Маша стояла у дверей, и Торсон в волнении встретил сторожкий, испытующий взгляд девушки. Она была в городе, слышала, что говорят об экспедиции, и к чувству гордости за брата все больше примешивался страх, который ей не удавалось подавить. Не только штормы и льды, ожидающие корабль, вызывали это безотчетное гнетущее чувство, — все услышанное ею здесь и от брата наполняло ее тревогой, ничто не могло погасить все более возраставшее тягостное недоумение: какой-то маркиз Иван Иванович, царские угодники, петербургские толки, игра мнений, — сколько, оказывается, лежит на пути мореходов не относящихся к плаванью помех!
Глава девятая
Корабли обеих экспедиций отправлялись в одно время. Братья уходили в вояж, оба на край света: Михаил — к югу, Алексей — к северу. Третий — Андрей провожал их, собираясь вскоре отплыть к берегам Новой Земли. О часе выхода уже знали в порту. По приметам моряков в этот день должен был быть на море штиль. Портовое начальство уведомило Адмиралтейство о готовности кораблей к «выходу», Адмиралтейство передало сообщение во дворец, и теперь в Кронштадте ждали приезда царя. Пользуясь оставшимися днями, Михаил Петрович хотел привести на «Мирный» мастера Охтина. «Босс»[4] жил в Кронштадте и на этот раз не имел отношения к экспедиции. Все же показать ему корабль, думалось Лазареву, необходимо.

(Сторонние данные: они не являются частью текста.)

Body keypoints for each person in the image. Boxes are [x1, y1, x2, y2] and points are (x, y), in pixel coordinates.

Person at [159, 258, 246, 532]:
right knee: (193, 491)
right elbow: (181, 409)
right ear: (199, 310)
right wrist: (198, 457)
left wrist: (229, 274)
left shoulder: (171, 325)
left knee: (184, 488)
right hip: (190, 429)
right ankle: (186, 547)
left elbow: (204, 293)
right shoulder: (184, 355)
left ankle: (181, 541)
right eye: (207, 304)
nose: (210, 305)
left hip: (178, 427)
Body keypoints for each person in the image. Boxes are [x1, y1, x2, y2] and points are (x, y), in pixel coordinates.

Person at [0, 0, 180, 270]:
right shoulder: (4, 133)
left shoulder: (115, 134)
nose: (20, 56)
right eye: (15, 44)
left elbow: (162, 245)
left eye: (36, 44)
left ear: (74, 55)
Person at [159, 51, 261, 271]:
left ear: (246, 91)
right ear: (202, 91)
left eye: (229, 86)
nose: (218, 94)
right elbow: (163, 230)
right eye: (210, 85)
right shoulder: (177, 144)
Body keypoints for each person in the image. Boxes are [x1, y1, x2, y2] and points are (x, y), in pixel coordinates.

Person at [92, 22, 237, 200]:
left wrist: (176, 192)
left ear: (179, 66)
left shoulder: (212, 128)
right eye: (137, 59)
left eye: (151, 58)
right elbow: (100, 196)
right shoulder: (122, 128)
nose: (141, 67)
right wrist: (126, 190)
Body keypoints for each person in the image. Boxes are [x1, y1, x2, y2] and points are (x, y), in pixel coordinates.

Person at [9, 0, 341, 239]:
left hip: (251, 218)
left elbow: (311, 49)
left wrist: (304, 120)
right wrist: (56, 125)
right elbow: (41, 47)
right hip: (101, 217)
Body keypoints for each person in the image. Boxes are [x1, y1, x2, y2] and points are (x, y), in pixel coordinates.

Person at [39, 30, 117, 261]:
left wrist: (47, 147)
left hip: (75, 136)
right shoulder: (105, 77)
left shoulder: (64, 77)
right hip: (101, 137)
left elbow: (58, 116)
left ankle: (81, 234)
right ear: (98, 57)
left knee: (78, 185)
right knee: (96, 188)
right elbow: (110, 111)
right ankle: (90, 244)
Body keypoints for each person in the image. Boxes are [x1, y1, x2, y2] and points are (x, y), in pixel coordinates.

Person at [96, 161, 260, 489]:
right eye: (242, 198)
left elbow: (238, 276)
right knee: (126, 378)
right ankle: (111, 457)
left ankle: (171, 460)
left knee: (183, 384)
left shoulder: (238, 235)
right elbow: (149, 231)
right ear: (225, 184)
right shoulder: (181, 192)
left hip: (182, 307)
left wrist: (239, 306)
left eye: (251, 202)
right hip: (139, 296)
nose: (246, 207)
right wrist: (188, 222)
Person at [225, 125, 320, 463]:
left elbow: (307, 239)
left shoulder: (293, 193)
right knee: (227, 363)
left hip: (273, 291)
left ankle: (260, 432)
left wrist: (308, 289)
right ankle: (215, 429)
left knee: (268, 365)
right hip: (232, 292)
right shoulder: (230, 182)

За день до выхода братья собрались на «Мирном» в холодной, еще не обжитой каюте командира. Михаил Петрович кончал письмо к матери:
«… Будет тебе печально и одиноко, — думай о нас, но не только бури преодолевающих и льдами затертых… Много солнечных гаваней и чудесных земель предстоит нам посетить…»

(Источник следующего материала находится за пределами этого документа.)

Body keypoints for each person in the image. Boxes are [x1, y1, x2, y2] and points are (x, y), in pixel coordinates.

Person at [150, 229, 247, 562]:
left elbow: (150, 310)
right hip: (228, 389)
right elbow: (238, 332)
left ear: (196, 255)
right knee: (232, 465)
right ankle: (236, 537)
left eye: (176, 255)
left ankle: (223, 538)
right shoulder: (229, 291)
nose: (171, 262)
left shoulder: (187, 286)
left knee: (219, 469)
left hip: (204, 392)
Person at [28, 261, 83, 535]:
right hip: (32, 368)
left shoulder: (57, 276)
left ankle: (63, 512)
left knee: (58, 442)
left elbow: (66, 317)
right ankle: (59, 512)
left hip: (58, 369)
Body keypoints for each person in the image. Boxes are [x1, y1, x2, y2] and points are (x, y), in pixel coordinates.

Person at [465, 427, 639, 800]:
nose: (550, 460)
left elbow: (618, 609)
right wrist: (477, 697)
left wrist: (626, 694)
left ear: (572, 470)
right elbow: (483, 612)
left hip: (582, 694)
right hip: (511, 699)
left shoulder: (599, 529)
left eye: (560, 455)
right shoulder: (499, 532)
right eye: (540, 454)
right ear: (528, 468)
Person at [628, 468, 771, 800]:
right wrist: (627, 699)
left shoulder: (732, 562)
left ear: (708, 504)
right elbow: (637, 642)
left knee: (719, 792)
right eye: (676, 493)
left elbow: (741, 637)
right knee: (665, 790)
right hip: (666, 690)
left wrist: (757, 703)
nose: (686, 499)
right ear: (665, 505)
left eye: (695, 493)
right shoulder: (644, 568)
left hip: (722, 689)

Так же успокоительно писал и Алексей, искоса поглядывая на брата. Догадавшись, сколь много общего обнаружится в их письмах, рассмеялся:
— Трудно, живя во святом Владимире, представить себе Южный или Северный полюс! Не сумею успокоить, кажется, мать. Не сочинитель я.
— И не надо матери знать всего! — согласился Михаил, оставляя письмо. — А если что случится, матери не говори, — обратился он к Андрею. — Скажи: где-то в дальних странах задержались. Головнин-де на несколько лет опоздал против срока, а все же вернулся!